Адам усмехнулся, отвечая тем же.
– Я оставил ее в надежных руках Татьяны, которая грозила применить все возможные кары, если она не перестанет вести себя как перевозбужденный ребенок в день рождения.
Князь улыбнулся с несколько отсутствующим, как заметил Адам, видом и проговорил:
– Расскажите мне об этом Дмитриеве, граф. Софи не может быть справедлива, что вполне понятно.
– Я тоже так думаю, – согласился Адам. – Я знаком с ним много лет. Попробую, как смогу.
Когда он закончил свой рассказ, Голицын молчал целую минуту. Подойдя к камину, он подбросил поленья и долго смотрел в огонь.
– Как, на ваш взгляд, он отнесется к известию о благополучном прибытии Софи сюда?

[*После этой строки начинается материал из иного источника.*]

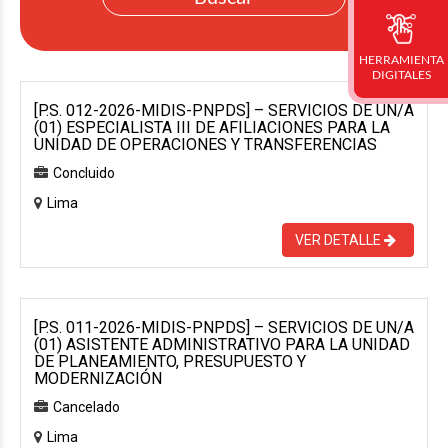
HERRAMIENTA
DIGITALES
[P.S. 012-2026-MIDIS-PNPDS] – SERVICIOS DE UN/A
(01) ESPECIALISTA III DE AFILIACIONES PARA LA
UNIDAD DE OPERACIONES Y TRANSFERENCIAS
Concluido
Lima
VER DETALLE
[P.S. 011-2026-MIDIS-PNPDS] – SERVICIOS DE UN/A
(01) ASISTENTE ADMINISTRATIVO PARA LA UNIDAD
DE PLANEAMIENTO, PRESUPUESTO Y
MODERNIZACIÓN
Cancelado
Lima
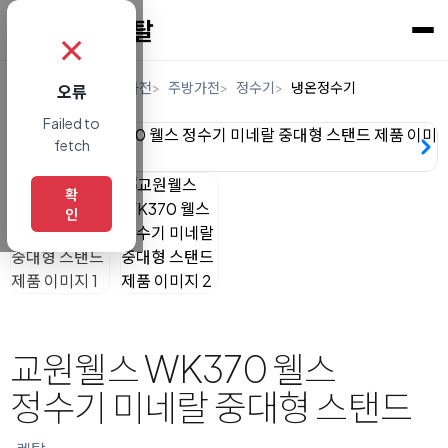
✗
홈
렌탈
디지털/가전
주방가전
정수기
냉온정수기
오류
Failed to
fetch
확
인
교원웰스 WK370 웰스
정수기 미네랄 중대형 스탠드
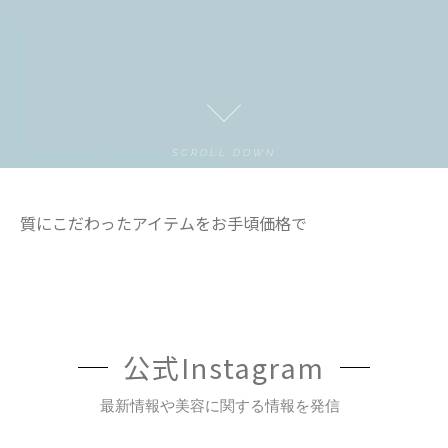
SCROLL DOWN
質にこだわったアイテムをお手頃価格で
公式Instagram
最新情報や美容に関する情報を発信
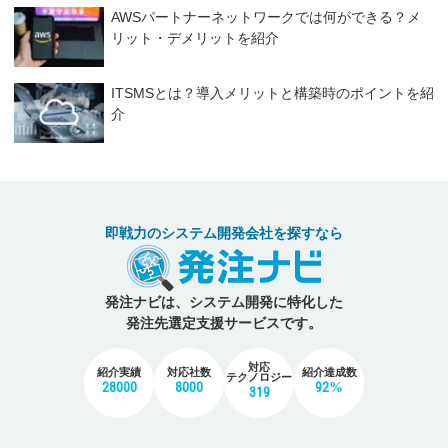
AWSパートナーネットワークでは何ができる？メ
リット・デメリットを紹介
ITSMSとは？導入メリットと構築時のポイントを紹
介
即戦力のシステム開発会社を探すなら
発注ナビは、システム開発に特化した
発注先選定支援サービスです。
対応
紹介実績
対応社数
紹介達成数
テクノロジー
28000
8000
92%
319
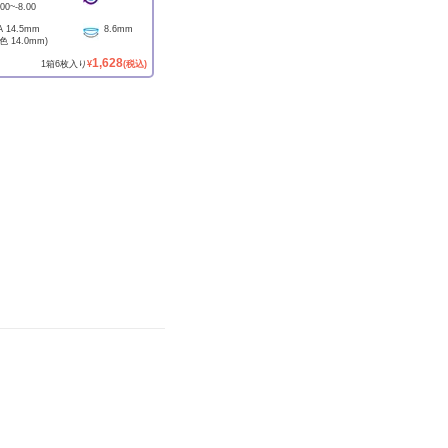
.00
~
-8.00
A
14.5mm
8.6mm
着色
14.0mm
)
1,628
1
箱
6
枚入り
¥
(税込)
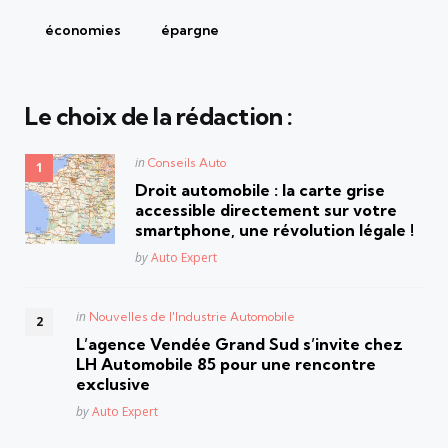
économies
épargne
Le choix de la rédaction :
Posted
in
Conseils Auto
in
Droit automobile : la carte grise
accessible directement sur votre
smartphone, une révolution légale !
Posted
by
Auto Expert
Posted
in
Nouvelles de l'Industrie Automobile
in
L’agence Vendée Grand Sud s’invite chez
LH Automobile 85 pour une rencontre
exclusive
Posted
by
Auto Expert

– Дмитриев терпеть не может, когда его планы рушатся, – пожал плечами Адам. – Скорее всего, он отречется от нее как от собственной жены и удовлетворится тем, что она останется здесь в бесчестье. Однако…
Он замолчал. Голицын терпеливо ждал продолжения.
– Однако он понимает, что подобный поступок ни в коей мере не уязвит Софи, наоборот, она будет только рада этому. Поэтому не думаю, что он выберет этот путь.
– Она не должна… О, Софи, вот и ты, ma chere! – Князь плавно ушел от разговора при появлении внучки. – Нельзя сказать, что ты сама элегантность, но изменения в лучшую сторону налицо, – с доброй насмешкой заметил он, оглядывая ее белую блузку и простого покроя янтарную плисовую юбку.
– Единственная одежда, которую я нашла, – с сожалением откликнулась Софья. – Я ведь ничего не привезла с собой за исключением тех двух платьев, которые купил мне Адам в Новгороде, да и то они уже отслужили свое, – рассмеялась она. – Буду рада, если ты расплатишься с Адамом, grand-pere. Он взял на себя все расходы в дороге и не позволил мне продать аквамарины, чтобы я могла заплатить за себя сама.
– Только из-за твоего взволнованного состояния прощаю тебе столь несусветную глупость, Софи, – ровным голосом заметил Адам. – Будем считать этот разговор оконченным.
– Но, Адам, я действительно не могу позволить, чтобы ты…
– Нет уж, послушайте меня, Софья Алексеевна! За последние четыре недели вы сражались с разбойниками, скакали верхом в метель, делали все, что вам заблагорассудится и когда захочется вне зависимости от того, насколько это было необходимо, и мне едва хватало сил, чтобы увещевать вас. Я прекрасно знаю, что вы терпеть не можете, когда вас принуждают к чему бы то ни было, но с данной минуты вам следует прикусить свой язычок и научиться уважать мои желания.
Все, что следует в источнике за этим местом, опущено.